**** SOURCE EXTRACT ****

Do I doubt that is possible? Sometimes. But hope erases doubt, doesn't it?

Hopeful relevance.

Now that's nice.

Amen. May it indeed be so.

Monday, November 1, 2010

Happy November

I have been writing blogs. They just haven't gotten into written form.

I have crafted:

- one about connecting with the divine through a caterpillar that barrel-rolled across the sidewalk, missing my footfall;

- one about the yellow brilliance of the last blooming day lily of the year amid a row of dried-brown sister blooms;

- one about welcoming people with disabilities into every day life in the simplest of ways;

- one about Reformation Sunday and how I was suddenly 6-years-old and hearing my Aunt Lois' voice as I joined in singing a rarely used canticle;

- one about fear and how it negatively shapes a person's response to divine things;

- even one about November.

I wonder what it will take for my thoughts to - once again - spill out for public viewing. Am I too busy? Am I feeling private? Am I wondering if my thoughts matter to anyone?

I am not sure. Then again, if I knew, would I tell you?

I like to think so.

I like to think that I live as I imagine a writer does - seeing poetry in everyday life.

I also like to think that one day I will live a life that allows me to regularly share the poetry I see.

Amen. May it indeed be so.

P.S. - Thank you for reading ... listening ... sharing ...

**** THE DATA ****

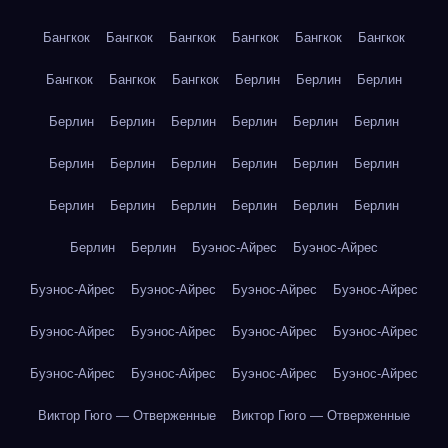
Бангкок
Бангкок
Бангкок
Бангкок
Бангкок
Бангкок
Бангкок
Бангкок
Бангкок
Берлин
Берлин
Берлин
Берлин
Берлин
Берлин
Берлин
Берлин
Берлин
Берлин
Берлин
Берлин
Берлин
Берлин
Берлин
Берлин
Берлин
Берлин
Берлин
Берлин
Берлин
Берлин
Берлин
Буэнос-Айрес
Буэнос-Айрес
Буэнос-Айрес
Буэнос-Айрес
Буэнос-Айрес
Буэнос-Айрес
Буэнос-Айрес
Буэнос-Айрес
Буэнос-Айрес
Буэнос-Айрес
Буэнос-Айрес
Буэнос-Айрес
Буэнос-Айрес
Буэнос-Айрес
Виктор Гюго — Отверженные
Виктор Гюго — Отверженные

****

**WORK TO BE COMPLETED**
In the blog post, shorten the paragraph that starts "I wonder what it will take" into a single sentence that keeps its main points.

**PROBLEM SOLUTION**
The writer wonders what it will take for their thoughts to be shared publicly again, and whether the reason is being too busy, feeling private, or doubting that their thoughts matter to anyone.